→ Exercise directions: Could you reproduce the text of every entry below line for line, without changing a word, and leave the pictures out of your answer?

^^^^^^^^^^^^^^^^

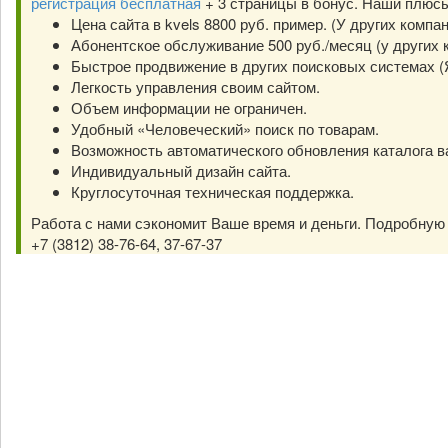
регистрация бесплатная
+ 3 страницы в бонус. Наши плюс
Цена сайта в kvels 8800 руб. пример. (У других компа
Абонентское обслуживание 500 руб./месяц (у других к
Быстрое продвижение в других поисковых системах (Янд
Легкость управления своим сайтом.
Объем информации не ограничен.
Удобный «Человеческий» поиск по товарам.
Возможность автоматического обновления каталога в
Индивидуальный дизайн сайта.
Круглосуточная техническая поддержка.
Работа с нами сэкономит Ваше время и деньги. Подробну
+7 (3812) 38-76-64, 37-67-37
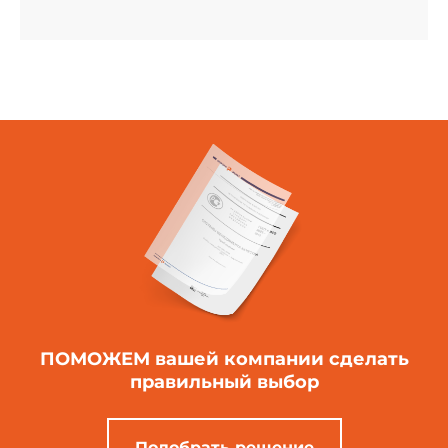
ПОМОЖЕМ вашей компании
сделать
правильный выбор
Подобрать решение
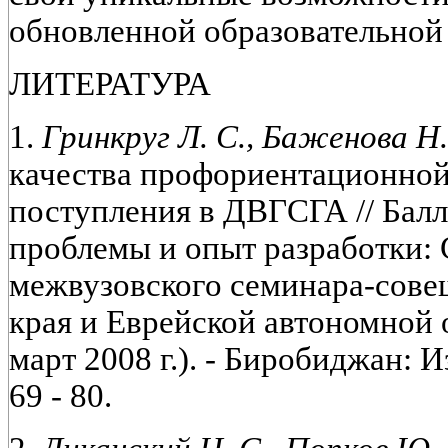
обновленной образовательной 
ЛИТЕРАТУРА
1.
Гринкруг Л. С., Баженова Н.
качества профориентационной
поступления в ДВГСГА // Балл
проблемы и опыт разработки:
межвузовского семинара-сове
края и Еврейской автономной 
март 2008 г.). - Биробиджан: И
69 - 80.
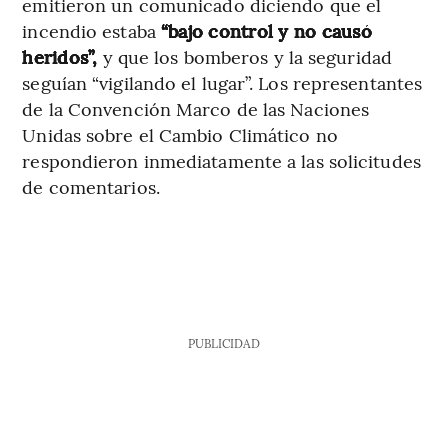
emitieron un comunicado diciendo que el
incendio estaba
“bajo control y no causó
heridos”,
y que los bomberos y la seguridad
seguían “vigilando el lugar”. Los representantes
de la Convención Marco de las Naciones
Unidas sobre el Cambio Climático no
respondieron inmediatamente a las solicitudes
de comentarios.
PUBLICIDAD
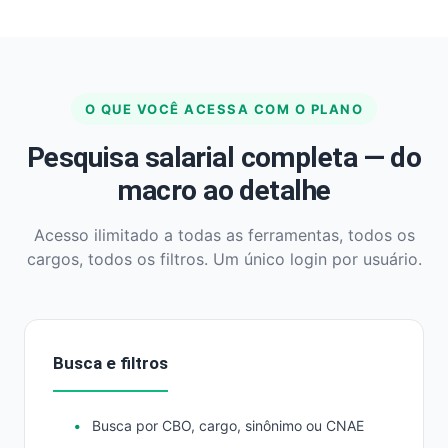
O QUE VOCÊ ACESSA COM O PLANO
Pesquisa salarial completa — do
macro ao detalhe
Acesso ilimitado a todas as ferramentas, todos os
cargos, todos os filtros. Um único login por usuário.
Busca e filtros
Busca por CBO, cargo, sinônimo ou CNAE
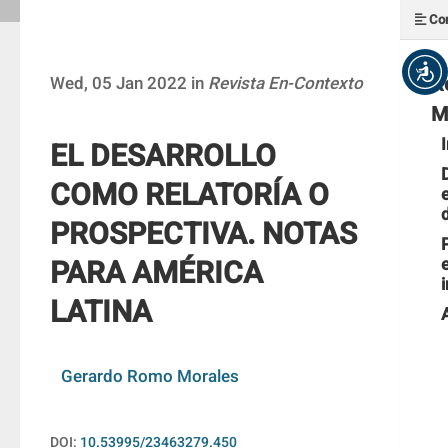
Con
R
Wed, 05 Jan 2022 in
Revista En-Contexto
M
EL DESARROLLO
COMO RELATORÍA O
PROSPECTIVA. NOTAS
PARA AMÉRICA
LATINA
Gerardo Romo Morales
DOI:
10.53995/23463279.450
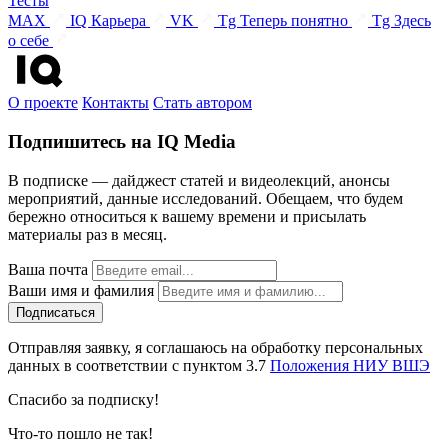
Тесты
MAX
IQ Карьера
VK
Tg Теперь понятно
Tg Здесь
о себе
О проекте
Контакты
Стать автором
Подпишитесь на IQ Media
В подписке — дайджест статей и видеолекций, анонсы
мероприятий, данные исследований. Обещаем, что будем
бережно относиться к вашему времени и присылать
материалы раз в месяц.
Ваша почта
Ваши имя и фамилия
Отправляя заявку, я соглашаюсь на обработку персональных
данных в соответствии с пунктом 3.7
Положения НИУ ВШЭ
Спасибо за подписку!
Что-то пошло не так!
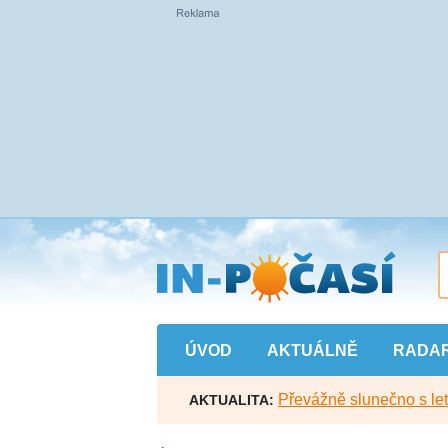
Přejít
na
hlavní
obsah
ÚVOD
AKTUÁLNĚ
RADA
Převážně slunečno s let
AKTUALITA:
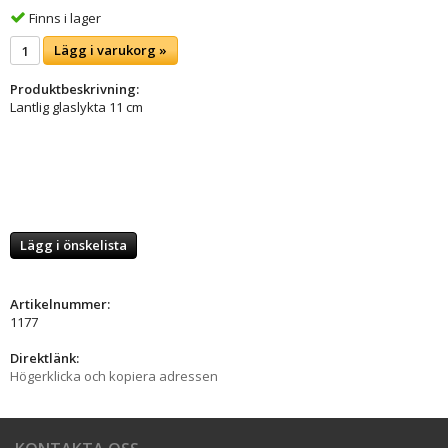
Finns i lager
Lägg i varukorg »
Produktbeskrivning:
Lantlig glaslykta 11 cm
Lägg i önskelista
Artikelnummer:
1177
Direktlänk:
Högerklicka och kopiera adressen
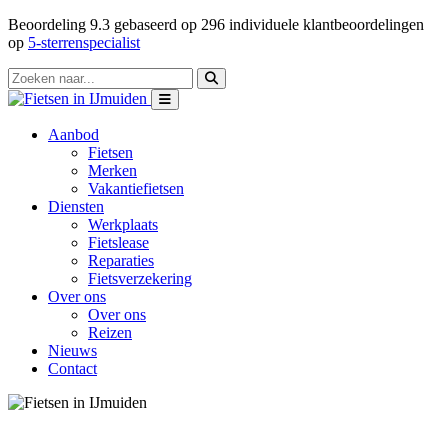
Beoordeling
9.3
gebaseerd op
296
individuele klantbeoordelingen
op
5-sterrenspecialist
Aanbod
Fietsen
Merken
Vakantiefietsen
Diensten
Werkplaats
Fietslease
Reparaties
Fietsverzekering
Over ons
Over ons
Reizen
Nieuws
Contact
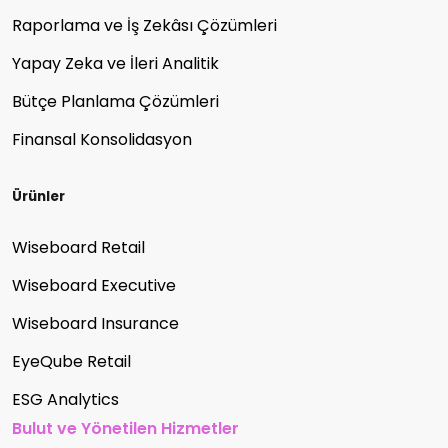
Raporlama ve İş Zekâsı Çözümleri
Yapay Zeka ve İleri Analitik
Bütçe Planlama Çözümleri
Finansal Konsolidasyon
Ürünler
Wiseboard Retail
Wiseboard Executive
Wiseboard Insurance
EyeQube Retail
ESG Analytics
Bulut ve Yönetilen Hizmetler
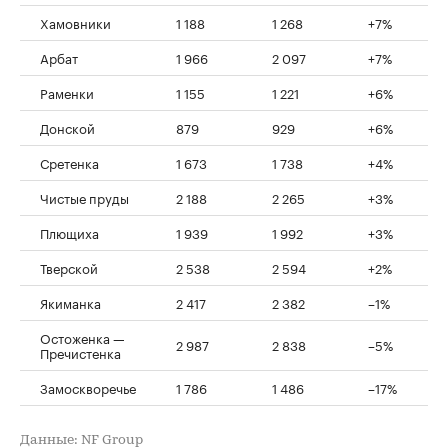
Хамовники
1 188
1 268
+7%
Арбат
1 966
2 097
+7%
Раменки
1 155
1 221
+6%
Донской
879
929
+6%
Сретенка
1 673
1 738
+4%
Чистые пруды
2 188
2 265
+3%
Плющиха
1 939
1 992
+3%
Тверской
2 538
2 594
+2%
Якиманка
2 417
2 382
–1%
Остоженка —
2 987
2 838
–5%
Пречистенка
Замоскворечье
1 786
1 486
–17%
Данные: NF Group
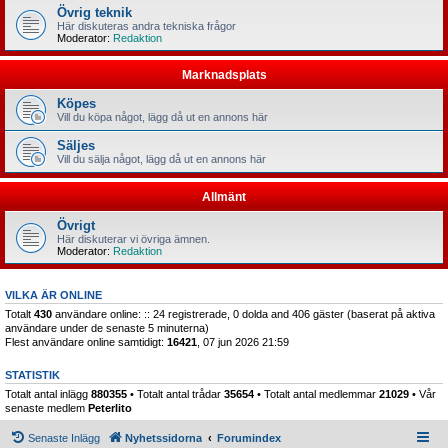
Övrig teknik
Här diskuteras andra tekniska frågor
Moderator:
Redaktion
Marknadsplats
Köpes
Vill du köpa något, lägg då ut en annons här
Säljes
Vill du sälja något, lägg då ut en annons här
Allmänt
Övrigt
Här diskuterar vi övriga ämnen.
Moderator:
Redaktion
VILKA ÄR ONLINE
Totalt
430
användare online: :: 24 registrerade, 0 dolda and 406 gäster (baserat på aktiva
användare under de senaste 5 minuterna)
Flest användare online samtidigt:
16421
, 07 jun 2026 21:59
STATISTIK
Totalt antal inlägg
880355
• Totalt antal trådar
35654
• Totalt antal medlemmar
21029
• Vår
senaste medlem
Peterlito
Senaste Inlägg
Nyhetssidorna
Forumindex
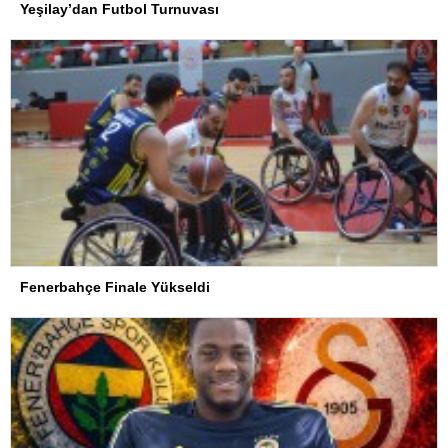
Yeşilay’dan Futbol Turnuvası
Fenerbahçe Finale Yükseldi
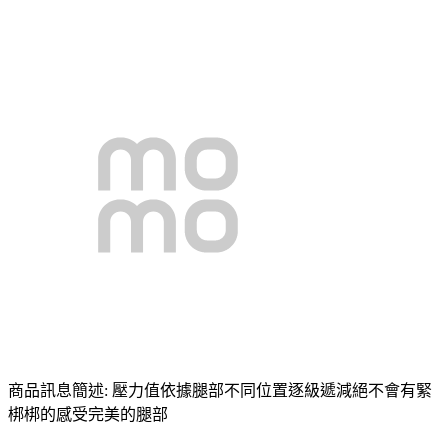
商品訊息簡述: 壓力值依據腿部不同位置逐級遞減絕不會有緊
梆梆的感受完美的腿部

^^^^^^^^^^^^^^^^

→ Solution for this exercise:
регистрация бесплатная
+ 3 страницы в бонус. Наши плюс
Цена сайта в kvels 8800 руб. пример. (У других компа
Абонентское обслуживание 500 руб./месяц (у других к
Быстрое продвижение в других поисковых системах (Янд
Легкость управления своим сайтом.
Объем информации не ограничен.
Удобный «Человеческий» поиск по товарам.
Возможность автоматического обновления каталога в
Индивидуальный дизайн сайта.
Круглосуточная техническая поддержка.
Работа с нами сэкономит Ваше время и деньги. Подробну
+7 (3812) 38-76-64, 37-67-37
ПОМОЖЕМ вашей компании
сделать
правильный выбор
Подобрать решение
обновленной образовательной 
ЛИТЕРАТУРА
1.
Гринкруг Л. С., Баженова Н.
качества профориентационной
поступления в ДВГСГА // Балл
проблемы и опыт разработки:
межвузовского семинара-сове
края и Еврейской автономной 
март 2008 г.). - Биробиджан: И
69 - 80.
emitieron un comunicado diciendo que el
incendio estaba
“bajo control y no causó
heridos”,
y que los bomberos y la seguridad
seguían “vigilando el lugar”. Los representantes
de la Convención Marco de las Naciones
Unidas sobre el Cambio Climático no
respondieron inmediatamente a las solicitudes
de comentarios.
PUBLICIDAD
O QUE VOCÊ ACESSA COM O PLANO
Pesquisa salarial completa — do
macro ao detalhe
Acesso ilimitado a todas as ferramentas, todos os
cargos, todos os filtros. Um único login por usuário.
Busca e filtros
Busca por CBO, cargo, sinônimo ou CNAE
Con
R
Wed, 05 Jan 2022 in
Revista En-Contexto
M
EL DESARROLLO
COMO RELATORÍA O
PROSPECTIVA. NOTAS
PARA AMÉRICA
LATINA
Gerardo Romo Morales
DOI:
10.53995/23463279.450
Тесты
MAX
IQ Карьера
VK
Tg Теперь понятно
Tg Здесь
о себе
О проекте
Контакты
Стать автором
Подпишитесь на IQ Media
В подписке — дайджест статей и видеолекций, анонсы
мероприятий, данные исследований. Обещаем, что будем
бережно относиться к вашему времени и присылать
материалы раз в месяц.
Ваша почта
Ваши имя и фамилия
Отправляя заявку, я соглашаюсь на обработку персональных
данных в соответствии с пунктом 3.7
Положения НИУ ВШЭ
Спасибо за подписку!
Что-то пошло не так!
Přejít
na
hlavní
obsah
ÚVOD
AKTUÁLNĚ
RADA
Převážně slunečno s let
AKTUALITA:
Finns i lager
Lägg i varukorg »
Produktbeskrivning:
Lantlig glaslykta 11 cm
Lägg i önskelista
Artikelnummer:
1177
Direktlänk:
Högerklicka och kopiera adressen
Beoordeling
9.3
gebaseerd op
296
individuele klantbeoordelingen
op
5-sterrenspecialist
Aanbod
Fietsen
Merken
Vakantiefietsen
Diensten
Werkplaats
Fietslease
Reparaties
Fietsverzekering
Over ons
Over ons
Reizen
Nieuws
Contact
Raporlama ve İş Zekâsı Çözümleri
Yapay Zeka ve İleri Analitik
Bütçe Planlama Çözümleri
Finansal Konsolidasyon
Ürünler
Wiseboard Retail
Wiseboard Executive
Wiseboard Insurance
EyeQube Retail
ESG Analytics
Bulut ve Yönetilen Hizmetler
Хамовники
1 188
1 268
+7%
Арбат
1 966
2 097
+7%
Раменки
1 155
1 221
+6%
Донской
879
929
+6%
Сретенка
1 673
1 738
+4%
Чистые пруды
2 188
2 265
+3%
Плющиха
1 939
1 992
+3%
Тверской
2 538
2 594
+2%
Якиманка
2 417
2 382
–1%
Остоженка —
2 987
2 838
–5%
Пречистенка
Замоскворечье
1 786
1 486
–17%
Данные: NF Group
Övrig teknik
Här diskuteras andra tekniska frågor
Moderator:
Redaktion
Marknadsplats
Köpes
Vill du köpa något, lägg då ut en annons här
Säljes
Vill du sälja något, lägg då ut en annons här
Allmänt
Övrigt
Här diskuterar vi övriga ämnen.
Moderator:
Redaktion
VILKA ÄR ONLINE
Totalt
430
användare online: :: 24 registrerade, 0 dolda and 406 gäster (baserat på aktiva
användare under de senaste 5 minuterna)
Flest användare online samtidigt:
16421
, 07 jun 2026 21:59
STATISTIK
Totalt antal inlägg
880355
• Totalt antal trådar
35654
• Totalt antal medlemmar
21029
• Vår
senaste medlem
Peterlito
Senaste Inlägg
Nyhetssidorna
Forumindex
Yeşilay’dan Futbol Turnuvası
Fenerbahçe Finale Yükseldi
商品訊息簡述: 壓力值依據腿部不同位置逐級遞減絕不會有緊
梆梆的感受完美的腿部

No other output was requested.